More generally, you're free to define your frame at any point in any way you want (as long as you keep the same number of vectors, and keep them linearly independent). So a change of coordinates implies a change in coordinate frame, but it is not equivalent to a change in frame generally.

Answer 2

It depends what you mean with 'change'. If 'change' is 'rate of change' i.e. the operator $\frac{d}{dt}$ acting on a vector $\vec v$, then the following is the case:

Any vector that is the element of a vector space can be split into its basis vectors $\vec e_i$ and its scalar components $v^i$, so that $\vec v = \sum_{i=1}^{n=3} v^i \vec e_i \equiv v^i \vec e_i$, where the last definition just uses the summation convention for indices.

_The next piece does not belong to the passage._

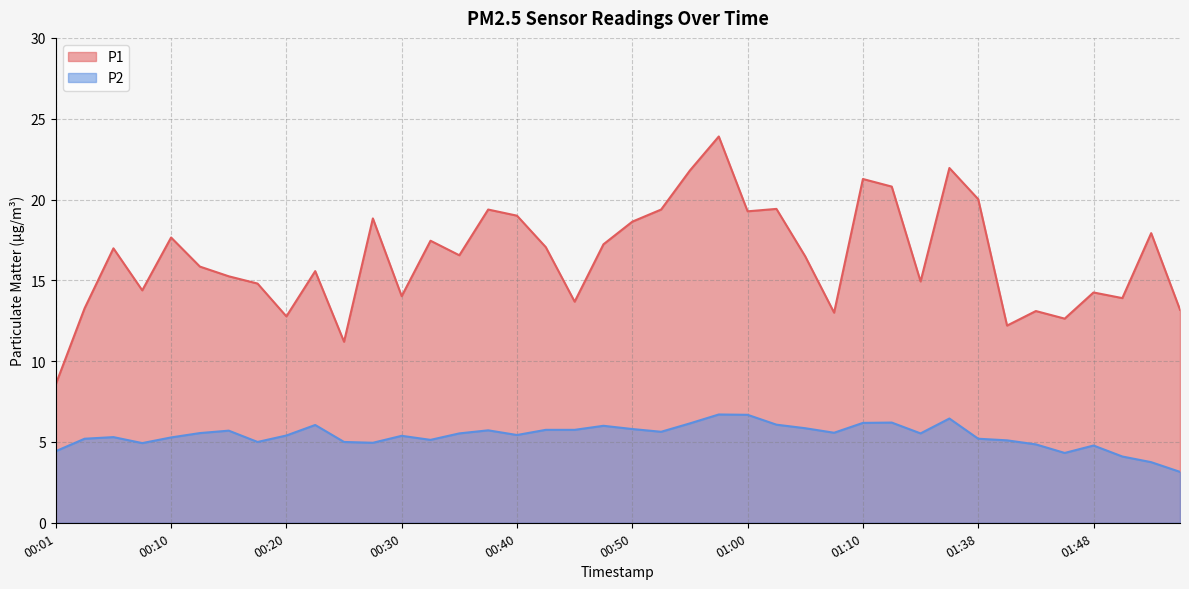

What is the smallest value displayed?

3.1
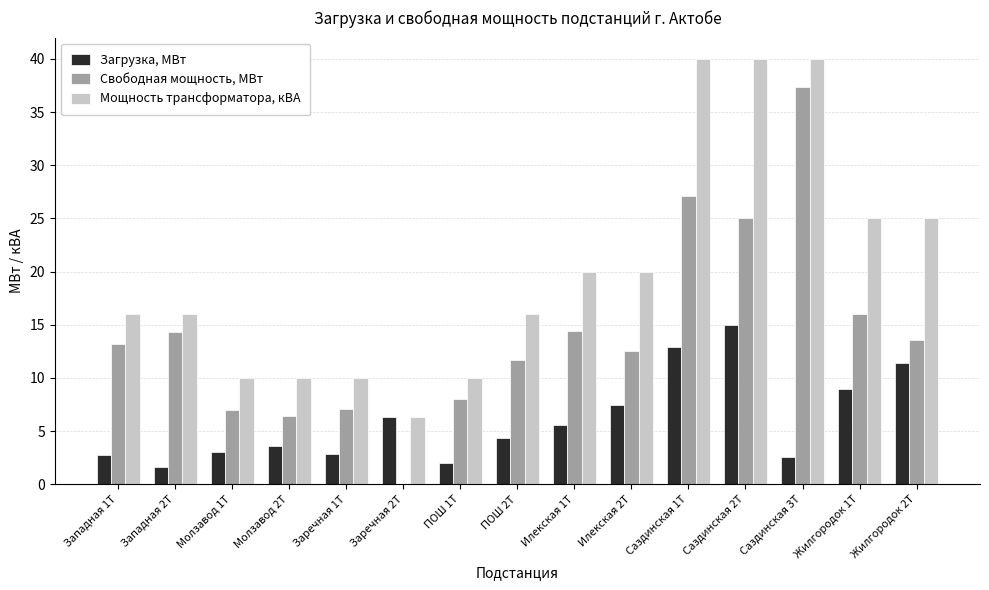

The value of Свободная мощность, МВт at ПОШ 1Т is 12.7. True or false?

False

If you now take $\frac{d}{dt}\vec v$ then according to the product rule you get $$\frac{d}{dt}\vec v = \left(\frac{d}{dt}v^i\right) \vec e_i + v^i\left(\frac{d}{dt}\vec e_i\right).$$ Now $\left(\frac{d}{dt}v^i\right)$ is what I would call a change of coordinates, and $\left(\frac{d}{dt}\vec e_i\right)$ a change of frame. The change of coordinates is just the change of the scalar numbers denoting some position in the given coordinate system $\vec e_i$. Should the coordinate system be accelerated, or, you just wish to change the 'grid' with which the $v^i$ are computed, then you need to change the basis vectors accordingly.

Mathematically there is no difference between a change of coordinates at a given time, or an accelerated coordinate system w.r.t time, they give you only different transformation Jacobians.

On another note, the change in basis vectors can impact our understanding of physics fundamentally. Simply changing from cartesian to spherical coordinates in Newtons equation of motion (at a given time) already introduces a term that behaves like a centrifugal force, although we only changed our 'viewpoint'.